Num riscar de fósforo, Seu Oraci puxa a cadeira e distribui o
insustentável no pequeno círculo acolchoado junto ao balcão. Deslizando em
síncrona coreografia, a xícara chega a suas mãos e estas aparam seu reflexo em
ondulações negras. Não se demora nesse ângulo e logo fixa o olhar no nada
azulejado a sua frente.

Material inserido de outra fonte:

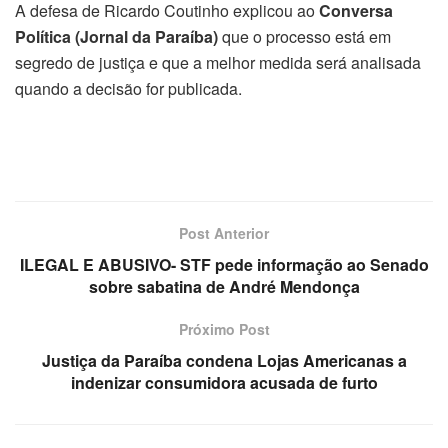
A defesa de Ricardo Coutinho explicou ao
Conversa
Política (Jornal da Paraíba)
que o processo está em
segredo de justiça e que a melhor medida será analisada
quando a decisão for publicada.
Post Anterior
ILEGAL E ABUSIVO- STF pede informação ao Senado
sobre sabatina de André Mendonça
Próximo Post
Justiça da Paraíba condena Lojas Americanas a
indenizar consumidora acusada de furto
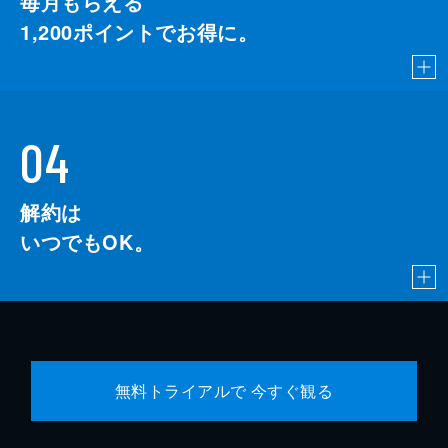
毎月もらえる
1,200
ポイントでお得に。
04
解約は
いつでもOK。
無料トライアルで 今すぐ観る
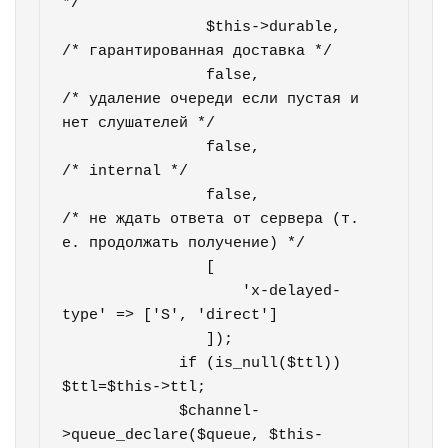
*/

                $this->durable,   
/* гарантированная доставка */

                false,            
/* удаление очереди если пустая и 
нет слушателей */

                false,            
/* internal */

                false,            
/* не ждать ответа от сервера (т. 
е. продолжать получение) */

                [

                    'x-delayed-
type' => ['S', 'direct']                    

                ]);

             if (is_null($ttl)) 
$ttl=$this->ttl;

             $channel-
>queue_declare($queue, $this-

Vai se distraindo com os desenhos desfigurados nos
quadrados ao passo que a vista vai neblinando... – e o que ganha sol é o
caminho que aqueles goles passam a cumprir em si. Concilia seus pensamentos a
esse percurso líquido, tentando afugentar aquelas lembranças.

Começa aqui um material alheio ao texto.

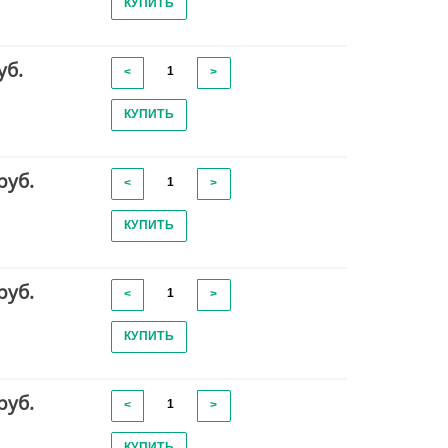
КУПИТЬ
уб.
<
>
КУПИТЬ
руб.
<
>
КУПИТЬ
руб.
<
>
КУПИТЬ
руб.
<
>
КУПИТЬ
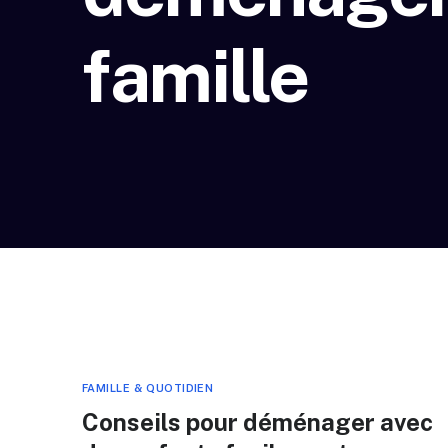
famille
FAMILLE & QUOTIDIEN
Conseils pour déménager avec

Seu Oraci concentra-se para ignorar.
Seu pensamento dá as mãos àqueles goles. Boca. Língua.
Garganta. Estômago. Boca, língua, garganta, estômago. Boca, língua. Garganta. Era
como quem principiava a nadar. Quando o ar falta e é preciso emergir, repara-se
que os membros bateram em vão: ainda se está no mesmo lugar.
Foi quando a viu chegar novamente. E, como da primeira vez,
ela rompia a reunião de silêncios que ali confabulavam. Ao “posso sentar aqui?”
ainda não conseguia encontrar resposta em um repertório de palavras
burocráticas. Não julgava dignas para aquela situação que, se desconhecida,
deveria ser boa. Espantava-se duplamente: será que ela entendia? Não teve muito
tempo para especular o porquê de ela ter se acomodado ao seu lado. Precisava
aprender a se comunicar naquela nova língua em que os sentidos se atrapalham
quando passam a sentir. A voz dela abraçava seus pavores e os ninava, acordando
o conforto de novos dias que tinha reconhecido de seus sonhos. O barulho de uma
garrafa de vinho que caíra do lado de fora (um grupo de adolescentes fazia um
pequeno alarido do lado de fora) fez com que os dois percebessem que já era bem
tarde. Não haviam notado que o único portão aberto ainda os esperava. Ensaiaram
uma despedida desajeitada e firmaram um bom-dia na manhã seguinte. Mas o amanhã
não veio. O senhor do balcão encontrou no bolso ainda uma última carta para
especular e jogou-a na mesa, mas aquela mulher não estava mais disposta a
esperar pela próxima rodada. “Até logo! Pode ficar com o troco, tá?”. Vencida,
saía placidamente enquanto o senhor, mais uma vez, contava as moedas que restam
de um desencontro. Em assovio, rememorava uma canção e se dava conta que ele também
vivia em uma plataforma de trens. Eles vêm e vão, vão e vem, como o relógio do
poeta, mas sempre havia os que vinham em vão, os que abriam vãos com a partida.
Mas, em ciclos, para poder chegar.
Então, dá só mais um gole, às pressas. Ainda precisa comprar
o presente de um ano de seu filho. Dia cheio, trânsito infernal. Seu Oraci
ignora para se concentrar: “desta vez, chego em tempo”.